Full disclosure here. I’m a Hillbilly boy who loves him some Kosher eats. I found a box of Manischewiz Matzo Ball Soup mix on sale after Passover. I am actually Lutheran, so I could use some advice.

Wanted to ask the Dope if there’s anything I need to know beyond following the package directions. Any techniques, flavors, seasonings, additions, etc.?

And how do I eat the Matzo balls? Cut them with a spoon? Or pop them in whole?

Will have no trouble with the latkes. We eat those all the time. Utterly delicious with a side of applesauce.

Manichewitz matzo ball soup mix can be made into a soup all by itself, but without other stuff, it’s pretty boring. I like to add potatoes, carrots, and celery, but go crazy. Add whatever you like.

It’s very salty, so make sure you taste it before adding extra salt.

Most people make matzo balls that are too big to eat whole, so you need to cut them with a spoon, but there’s no particular need to do that. You could make little bite-sized matzo balls if you want.

Best tip I can give is to be sure to chill the matza mix real well before forming the balls and cooking them. Helps them from getting dense and sinking. They should float up when they’re done cooking.

To get large matzo balls that are fluffy all the way through, pierce them with a small skewer (I used one that came with an old George Foreman grill) all the way through.

Eat them with a spoon–I like to carve them into spoon-sized pieces before I start eating the soup, so I have a bite with every bite of broth.

If you want REALLY good soup, get the Matzo meal and make the recipe on the side of that box, rather than using a mix. You’ll need your own broth, but that’s not hard to make either.

Don’t make the matzo balls to dense, they aren’t good that way.

My sister makes the matzo balls in the soup mix that comes in the package and then transfers them to a homemade chicken soup broth…yummy.

Reminds me that I have a box in the pantry that I’ll have to break out.

Yeah, but don’t sweat it. It is not the end of the world if they sink. Don’t feel defeated, and esp. do not throw it all out! Naturally, there will be a trial and error period, so most of all…don’t give up!
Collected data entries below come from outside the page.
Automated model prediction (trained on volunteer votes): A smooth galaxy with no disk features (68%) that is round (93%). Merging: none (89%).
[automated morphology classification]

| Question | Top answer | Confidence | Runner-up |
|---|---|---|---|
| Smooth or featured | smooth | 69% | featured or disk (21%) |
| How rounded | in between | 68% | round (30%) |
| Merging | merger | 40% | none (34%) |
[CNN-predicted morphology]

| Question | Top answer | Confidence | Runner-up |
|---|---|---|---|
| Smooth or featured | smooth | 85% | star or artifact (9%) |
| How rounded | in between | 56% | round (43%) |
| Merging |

Don’t handle them too much if you want them to be light. Just gently put them together without rolling the whole mass in your hands over and over to make them perfectly round. I also agree with HelloNinja that the mix should rest in the fridge before cooking.
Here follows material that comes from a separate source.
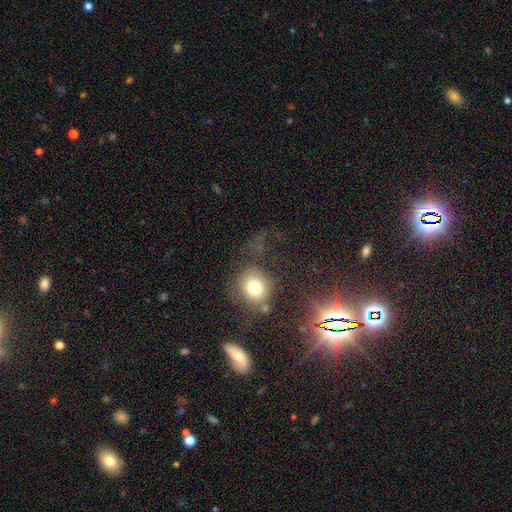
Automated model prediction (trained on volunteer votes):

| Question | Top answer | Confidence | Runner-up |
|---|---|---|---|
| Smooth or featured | star or artifact | 48% | smooth (38%) |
Some people use seltzer/club soda instead of water/chicken broth to as the liquid in the mix. They says it fluffs them up, but I have my doubts that it makes any difference.

When you take your first bite, ceremoniously declare them to be “light like feather!” or “heavy like stone!” as the case may be. Or maybe that’s just in my family. :slight_smile:

Funny, I never had Matzo Ball soup before and just this week I was holding a box of the mix, with the soup packet in it, I guess, in my hand at the grocery store. For some reason I set it down and forgot to put it in the cart. Well, I’m going back for it now!